TRISKELION PROJECTS INTERNATIONAL INC.,

appelante,

et

SA MAJESTÉ LA REINE,

intimée.

[TRADUCTION FRANÇAISE OFFICIELLE]

 

Appel entendu le 2 mai 2022, à Toronto (Ontario)

Devant : L’honorable juge David E. Spiro


Comparutions :

Avocat de l’appelante :

Me Mark Feigenbaum

Avocat de l’intimée :

Me Michael Ding

 

JUGEMENT

L’appel interjeté à l’encontre d’une cotisation établie en application de la Loi de l’impôt sur le revenu à l’égard de l’année d’imposition 2016 de l’appelante est rejeté, avec dépens accordés conformément au tarif.

Signé à Ottawa, Canada, ce 13e jour de juin 2022.

« David E. Spiro »

Le juge Spiro

Traduction certifiée conforme

ce 15e jour de septembre 2022.

François Brunet, réviseur


Référence : 2022 CCI 63

Date : 20220616

Dossier : 2020-777(IT)G

ENTRE :

TRISKELION PROJECTS INTERNATIONAL INC.,

appelante,

et

SA MAJESTÉ LA REINE,

intimée.

 


[TRADUCTION FRANÇAISE OFFICIELLE]

MOTIFS MODIFIÉS DU JUGEMENT

Le juge Spiro

[1] La question soulevée dans le présent appel est celle de savoir si l’appelante possédait ou non un établissement stable au Canada au cours de son année d’imposition 2016. Dans l’affirmative, le ministre du Revenu national (le « ministre ») était en droit d’établir une cotisation comme il l’a fait. Autrement, il n’était pas en droit d’établir cette cotisation. Le procès a été fondé sur l’exposé conjoint des faits et le recueil conjoint de documents produits par les parties. L’une comme l’autre n’a déposé aucun élément de preuve supplémentaire.

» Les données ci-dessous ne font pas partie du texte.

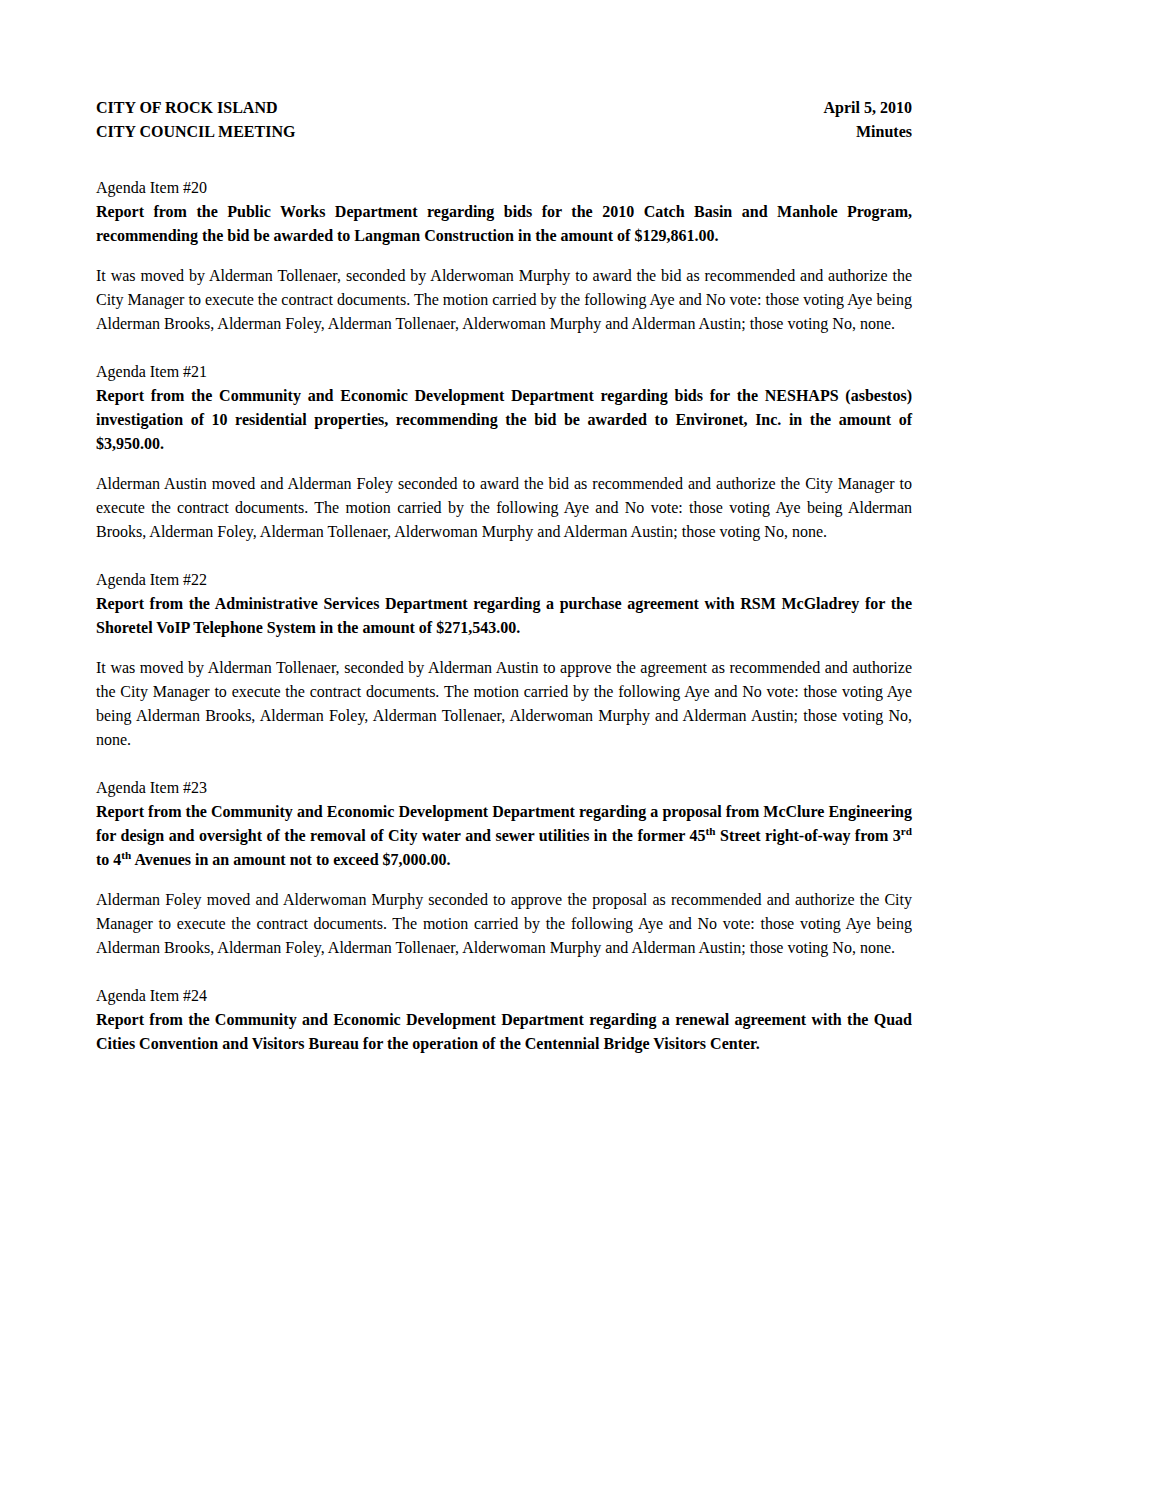City of Rock Island
City Council Meeting
April 5, 2010
Minutes
Agenda Item #20
Report from the Public Works Department regarding bids for the 2010 Catch Basin and Manhole Program, recommending the bid be awarded to Langman Construction in the amount of $129,861.00.
It was moved by Alderman Tollenaer, seconded by Alderwoman Murphy to award the bid as recommended and authorize the City Manager to execute the contract documents. The motion carried by the following Aye and No vote: those voting Aye being Alderman Brooks, Alderman Foley, Alderman Tollenaer, Alderwoman Murphy and Alderman Austin; those voting No, none.
Agenda Item #21
Report from the Community and Economic Development Department regarding bids for the NESHAPS (asbestos) investigation of 10 residential properties, recommending the bid be awarded to Environet, Inc. in the amount of $3,950.00.
Alderman Austin moved and Alderman Foley seconded to award the bid as recommended and authorize the City Manager to execute the contract documents. The motion carried by the following Aye and No vote: those voting Aye being Alderman Brooks, Alderman Foley, Alderman Tollenaer, Alderwoman Murphy and Alderman Austin; those voting No, none.
Agenda Item #22
Report from the Administrative Services Department regarding a purchase agreement with RSM McGladrey for the Shoretel VoIP Telephone System in the amount of $271,543.00.
It was moved by Alderman Tollenaer, seconded by Alderman Austin to approve the agreement as recommended and authorize the City Manager to execute the contract documents. The motion carried by the following Aye and No vote: those voting Aye being Alderman Brooks, Alderman Foley, Alderman Tollenaer, Alderwoman Murphy and Alderman Austin; those voting No, none.
Agenda Item #23
Report from the Community and Economic Development Department regarding a proposal from McClure Engineering for design and oversight of the removal of City water and sewer utilities in the former 45th Street right-of-way from 3rd to 4th Avenues in an amount not to exceed $7,000.00.
Alderman Foley moved and Alderwoman Murphy seconded to approve the proposal as recommended and authorize the City Manager to execute the contract documents. The motion carried by the following Aye and No vote: those voting Aye being Alderman Brooks, Alderman Foley, Alderman Tollenaer, Alderwoman Murphy and Alderman Austin; those voting No, none.
Agenda Item #24
Report from the Community and Economic Development Department regarding a renewal agreement with the Quad Cities Convention and Visitors Bureau for the operation of the Centennial Bridge Visitors Center.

[2] L’appelante est une société résidant aux États-Unis, dont les exercices correspondent aux années civiles. Elle exerce des activités de prestation de services de gestion de projets pour l’industrie du bâtiment (les « services de conseil »). L’appelante a fourni des services de conseil sur un projet pour un client au Canada, aux termes d’un contrat, entre mars 2015 et mars 2016. Elle a fourni 198 jours de services de conseil au Canada en 2015 et 54 jours de services de conseil au Canada en 2016 à l’égard de ce projet.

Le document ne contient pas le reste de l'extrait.